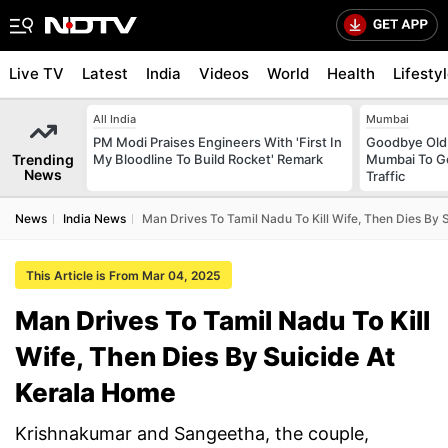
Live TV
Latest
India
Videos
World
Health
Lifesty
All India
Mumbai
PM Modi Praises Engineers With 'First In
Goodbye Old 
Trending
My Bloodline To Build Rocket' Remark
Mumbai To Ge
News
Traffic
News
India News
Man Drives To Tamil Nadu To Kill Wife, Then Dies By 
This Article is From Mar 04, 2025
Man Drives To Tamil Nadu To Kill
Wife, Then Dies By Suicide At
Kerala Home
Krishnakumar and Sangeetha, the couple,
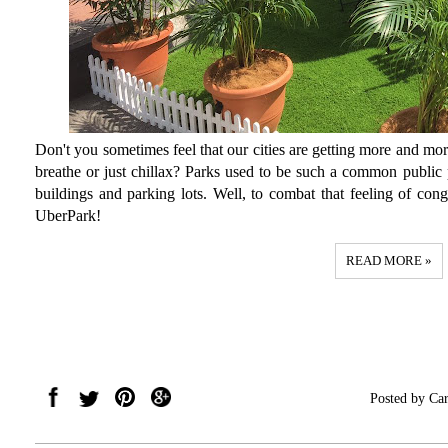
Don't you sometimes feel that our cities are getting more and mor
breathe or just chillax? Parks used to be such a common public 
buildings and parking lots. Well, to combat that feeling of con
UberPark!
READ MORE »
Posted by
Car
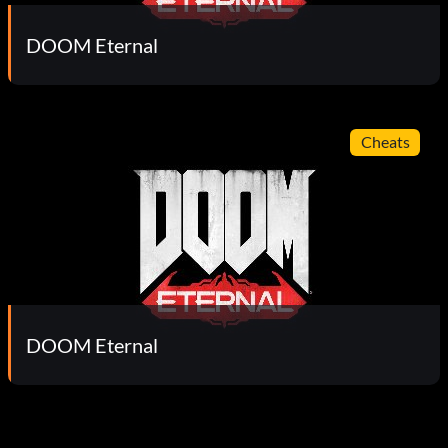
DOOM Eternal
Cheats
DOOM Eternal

========

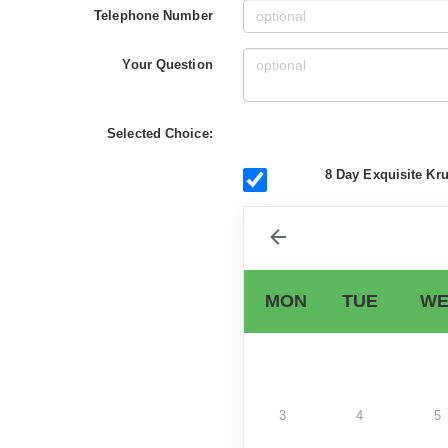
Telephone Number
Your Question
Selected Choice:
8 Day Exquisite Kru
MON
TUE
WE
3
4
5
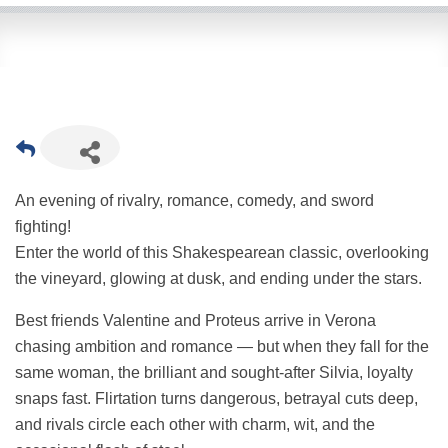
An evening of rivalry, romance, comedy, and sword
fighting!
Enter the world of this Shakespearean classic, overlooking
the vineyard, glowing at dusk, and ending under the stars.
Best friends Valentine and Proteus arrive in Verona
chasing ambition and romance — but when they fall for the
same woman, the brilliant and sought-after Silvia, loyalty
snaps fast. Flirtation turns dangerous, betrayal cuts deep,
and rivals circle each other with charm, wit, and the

========

Put everything in the rows above from the line containing "An evening of" down to the line containing "and rivals circle", both included, into a numbered list with one line per item and no blank lines.

1. An evening of rivalry, romance, comedy, and sword
2. fighting!
3. Enter the world of this Shakespearean classic, overlooking
4. the vineyard, glowing at dusk, and ending under the stars.
5. Best friends Valentine and Proteus arrive in Verona
6. chasing ambition and romance — but when they fall for the
7. same woman, the brilliant and sought-after Silvia, loyalty
8. snaps fast. Flirtation turns dangerous, betrayal cuts deep,
9. and rivals circle each other with charm, wit, and the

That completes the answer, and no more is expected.